Q: One of the things that really struck me about “Country Dark” is how you were able to tell an expansive story so compactly. Is this a winnowed down version of a longer manuscript or was the compactness part of the project from the beginning? What technical challenges did the book offer?
A: I trimmed the manuscript in revision, but not drastically. Mainly I cut out characters and scenes that didn’t directly impact the protagonist or his narrative. I’ve read hundreds of novels that rely heavily on exposition, description, and psychological insight, most of which strikes me as boring and too long. As a reader, I tend to hurry through those parts. I wanted to write a book that was “unskimmable.” Where the description, insight, action, and character were part of each sentence. It’s a harder task. But worth it. I prefer reading books like that.
As far as technical challenges, the main one in all narratives is the handling of time. Temporal motion, so to speak. In my work, I strive for the simplest, most direct solution to any formal problem. In the case of “Country Dark,” that meant jumping forward to the dramatic parts of Tucker’s life.
Q: Tell me about your time at the Iowa Writers’ Workshop as a student and faculty member, and how it shaped your writing. You were a longtime Iowa City resident, and I’m interested in how the robust writing community contributed to your craft.

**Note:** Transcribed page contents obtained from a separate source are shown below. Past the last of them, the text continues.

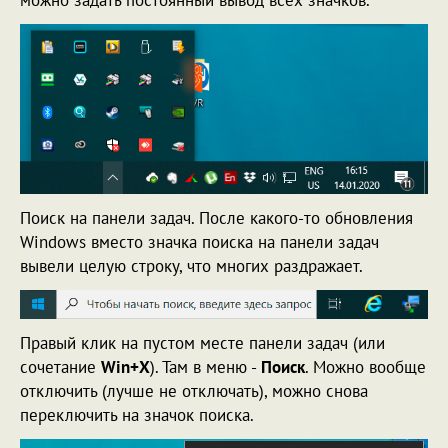
Поиск на панели задач. После какого-то обновления
Windows вместо значка поиска на панели задач
вывели целую строку, что многих раздражает.
Правый клик на пустом месте панели задач (или
сочетание
Win+X
). Там в меню -
Поиск
. Можно вообще
отключить (лучше не отключать), можно снова
переключить на значок поиска.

A: Although I’d spent a decade writing, I’d never shown my work to anyone. The prospect was terrifying. Due to my childhood in the hills and a young adulthood working as a laborer, I’d learned to conceal my intelligence and love of literature. At Iowa, for the first time in my life, I was allowed to be smart. I also met people smarter than me, which I loved. Iowa gave me permission to write for the world, not just myself. I will always be grateful.
Q: What are you working on now?
A: I’ve started another novel. It’s still in the early stages. I also have a completed book of short stories and a completed book of essays.